I think a lot of people put themselves "behind the 8 ball" so to speak in life, without really realizing it.
When people start working (whether that be after high school, college, or university), the cultural narrative we have — and what most people tend to ascribe to — is the following: buy a car, get married, buy a house, have kids, etc.
Now, there's nothing really wrong with this. As I mentioned in Ecosystems and Niches the modern world is generally cool where people can do whatever they want to do (if you're reading this, you probably live in a place where you can have leisure time to read and not worry about starving via not tending to your farmland). Further, I think having kids and raising a family is very important; personally, I think raising kids is the noblest thing any person can do.
With that being said, what concerns me about following our cultural narrative blindly — and without thinking for oneself — is that I think it puts a lot of people "behind the FINANCIAL 8 ball" without them even realizing it.
If you had the privilege of going to university, you might have post-secondary debt once you finish. Then, you probably have a typical job making decent annual salary. But once you buy a car and a house, that adds to your debt (whether you had post-secondary or not). I suspect this puts people in an anxious mode and they feel like they need to "settle in" to their day jobs and just continue chugging away, even if they hate it or could make more money elsewhere by taking a risk. This is because they have the mortgage that they have to pay off and it would be incredibly risky to leave their jobs EVEN IF they hate their jobs.

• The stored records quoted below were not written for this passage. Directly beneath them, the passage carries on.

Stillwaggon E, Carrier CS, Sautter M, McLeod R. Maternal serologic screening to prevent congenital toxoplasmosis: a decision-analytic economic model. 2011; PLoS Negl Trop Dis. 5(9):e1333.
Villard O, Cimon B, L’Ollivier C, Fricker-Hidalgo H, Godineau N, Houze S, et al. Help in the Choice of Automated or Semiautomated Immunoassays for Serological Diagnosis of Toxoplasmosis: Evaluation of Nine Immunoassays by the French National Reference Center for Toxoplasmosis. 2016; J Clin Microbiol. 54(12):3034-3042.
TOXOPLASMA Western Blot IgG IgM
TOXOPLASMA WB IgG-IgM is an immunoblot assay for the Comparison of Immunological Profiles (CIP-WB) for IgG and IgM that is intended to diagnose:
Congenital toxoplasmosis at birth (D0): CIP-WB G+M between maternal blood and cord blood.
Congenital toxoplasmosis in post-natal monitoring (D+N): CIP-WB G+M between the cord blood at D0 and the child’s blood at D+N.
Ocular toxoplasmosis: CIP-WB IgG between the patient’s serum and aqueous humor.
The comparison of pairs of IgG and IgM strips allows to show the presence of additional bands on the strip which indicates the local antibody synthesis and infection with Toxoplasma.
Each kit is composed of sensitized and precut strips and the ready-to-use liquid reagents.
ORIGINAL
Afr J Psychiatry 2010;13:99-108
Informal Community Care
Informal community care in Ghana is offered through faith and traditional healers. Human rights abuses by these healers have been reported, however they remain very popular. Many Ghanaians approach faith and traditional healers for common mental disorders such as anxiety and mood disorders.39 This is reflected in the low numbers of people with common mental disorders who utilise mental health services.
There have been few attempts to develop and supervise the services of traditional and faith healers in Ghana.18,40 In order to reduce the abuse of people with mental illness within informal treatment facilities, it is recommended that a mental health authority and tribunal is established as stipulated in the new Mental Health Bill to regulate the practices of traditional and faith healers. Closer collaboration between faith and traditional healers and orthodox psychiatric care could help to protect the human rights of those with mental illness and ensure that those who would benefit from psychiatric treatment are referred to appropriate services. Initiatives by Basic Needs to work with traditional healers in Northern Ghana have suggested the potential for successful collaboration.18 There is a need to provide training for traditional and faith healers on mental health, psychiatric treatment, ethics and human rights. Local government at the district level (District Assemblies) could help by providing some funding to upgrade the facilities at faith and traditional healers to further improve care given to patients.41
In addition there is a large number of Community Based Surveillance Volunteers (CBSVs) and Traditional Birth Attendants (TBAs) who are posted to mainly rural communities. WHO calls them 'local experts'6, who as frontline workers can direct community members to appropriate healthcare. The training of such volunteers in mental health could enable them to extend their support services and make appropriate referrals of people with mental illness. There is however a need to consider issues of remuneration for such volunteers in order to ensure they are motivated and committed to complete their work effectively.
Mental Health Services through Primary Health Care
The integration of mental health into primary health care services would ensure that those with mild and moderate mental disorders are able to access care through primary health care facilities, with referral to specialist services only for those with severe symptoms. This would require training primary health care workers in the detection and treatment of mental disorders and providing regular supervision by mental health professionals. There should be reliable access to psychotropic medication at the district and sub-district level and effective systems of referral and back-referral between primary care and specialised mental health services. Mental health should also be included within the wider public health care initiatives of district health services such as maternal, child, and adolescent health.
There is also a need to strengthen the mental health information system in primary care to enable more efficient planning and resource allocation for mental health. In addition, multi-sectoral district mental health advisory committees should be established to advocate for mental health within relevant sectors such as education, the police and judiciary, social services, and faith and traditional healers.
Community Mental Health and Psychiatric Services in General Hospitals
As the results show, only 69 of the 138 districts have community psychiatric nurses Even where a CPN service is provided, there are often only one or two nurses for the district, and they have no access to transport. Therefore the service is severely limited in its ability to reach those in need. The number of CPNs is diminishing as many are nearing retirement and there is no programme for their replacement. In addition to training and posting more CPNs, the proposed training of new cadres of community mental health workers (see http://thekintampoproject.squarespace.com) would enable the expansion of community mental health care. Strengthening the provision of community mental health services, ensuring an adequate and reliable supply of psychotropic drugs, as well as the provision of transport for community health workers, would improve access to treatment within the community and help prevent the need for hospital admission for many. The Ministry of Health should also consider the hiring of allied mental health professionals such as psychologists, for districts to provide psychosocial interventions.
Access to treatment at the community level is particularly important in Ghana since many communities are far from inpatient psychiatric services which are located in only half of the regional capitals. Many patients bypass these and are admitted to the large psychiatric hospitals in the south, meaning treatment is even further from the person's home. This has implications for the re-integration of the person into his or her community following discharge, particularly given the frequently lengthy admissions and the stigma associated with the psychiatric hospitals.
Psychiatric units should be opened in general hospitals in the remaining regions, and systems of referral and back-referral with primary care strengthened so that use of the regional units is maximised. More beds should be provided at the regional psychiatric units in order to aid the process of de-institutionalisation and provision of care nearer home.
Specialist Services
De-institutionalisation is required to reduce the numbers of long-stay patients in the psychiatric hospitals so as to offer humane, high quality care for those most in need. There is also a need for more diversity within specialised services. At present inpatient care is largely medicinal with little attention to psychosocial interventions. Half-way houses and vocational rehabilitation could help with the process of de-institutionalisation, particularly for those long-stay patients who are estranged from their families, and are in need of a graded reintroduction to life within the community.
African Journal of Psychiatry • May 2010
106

It's hard to be chill when there's a [metaphorical] noose around your neck.
What blew me away when I lived in San Fransicso was the level of debt new grads were in. I worked with some folks who attended Liberal Arts colleges and ended up in + 200k USD in debt. 🤯Could you imagine trying to function being in $200k USD in debt??? I've never been in debt before and I get anxious about finances!!! I think this would lead to 2 outcomes:
- Extreme risk taking. People are in so much debt, they must take huge risk like joining a startup, with hopes that they will go public so they can make bank. This contributes to the great innovations we have coming out of the US. But, statistically-speaking, it's sort of like buying a lottery ticket. Most of the shares you got for the startup you're working for are going to end up being worth the equivalent of monopoly money.
- Extreme cautiousness On the other end, people just want good, middle class jobs that are stable and will pay well. Even if they hate those jobs, they will help chip away at that huge debt that they have.